REScala, at its core, works a bit like Excel. If you change a value in an Excel spreadsheet, all its dependent values automatically change. This means users can concentrate on modelling the connections in the data. How calculations are performed in the background to efficiently and continuously produce correct up-to-date results makes no difference to the users. They rely on the automation working reliably for them.
REScala applies this idea to general-purpose programming by extending the Scala programming language. However, in doing so, it rethinks the idea to ensure automation in a world where data and computations are globally distributed. where calculations are concurrent without central coordination, and where the communication infrastructure is unreliable. Strict consistency is an unsolvable problem in such an environment. However, REScala ensures as much consistency as is necessary and possible in every situation – if no connection is available at the moment, then all the changes are recorded locally and consistency is restored at the next opportunity. This is called “eventual consistency”. REScala ensures this level of the application state consistency “by-design”. On top of this, it enables developers to declare application-level invariants that must hold no matter what from which is derives parts of the application, where stronger consistency is needed and automatically ensures it.

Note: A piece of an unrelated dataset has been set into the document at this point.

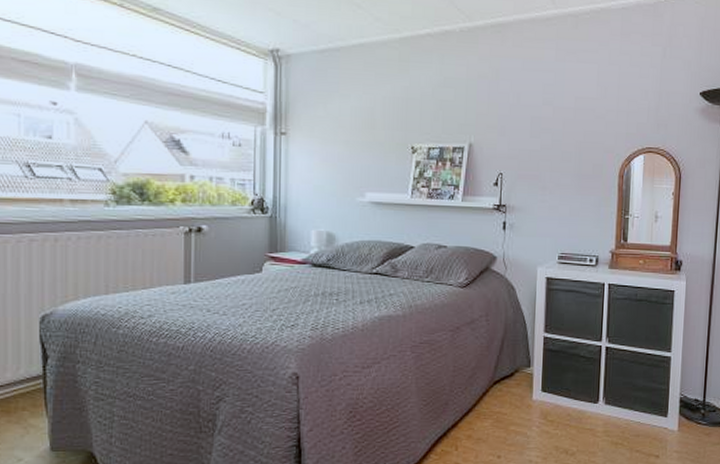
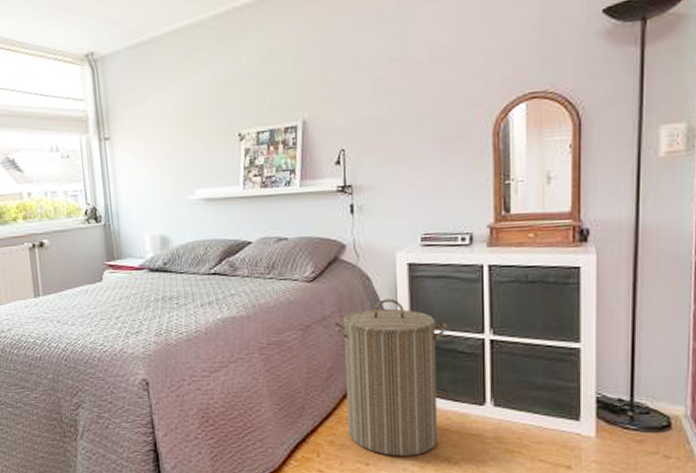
laundry hamper: none [480,307,574,449] -> present [333,299,447,456]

In REScala, developers simply describe how asynchronously arriving data and events are combined and processed by composition of functions, whose execution is activated automatically. Application developers are not concerned with the timing and order of execution of individual computational modules. REScala ensures that they execute automatically whenever necessary to adjust their state to the arrival of new data and events. In this process it affords automatic reliability and consistency, thus greatly simplifying the software.
REScala comes at the right time. Countries around the world are currently building the fifth generation mobile network, with research being carried out into the sixth – with potential transmission rates of up to one terabit per second. In addition, new accelerator chip sets will drive edge computing, and thus the Internet of Things, immensely in the coming years.
As a result, more and more machine learning applications can process data locally. Decentralised intelligence is tremendously important, both from an economic and from an environmental point of view, as well as in terms of data sovereignty. It is likely to change society as radically as the smartphone did. REScala can help to pave the way.
Awarded by the European Research Council
Professor Mira Mezini was awarded an ERC Advanced Grant by the European Research Council in 2012 for her project PACE (Programming Abstractions for Applications in Cloud Environments). Since 2019, the ERC has continued to support her research with a Proof of Concept Grant of 150,000 euros. In the REScala (A Programming Platform for Reactive Data-intensive Applications) project, she and her team are investigating how the knowledge generated by PACE can be transferred into novel programming languages and platforms for the development of data-intensive decentralised software systems.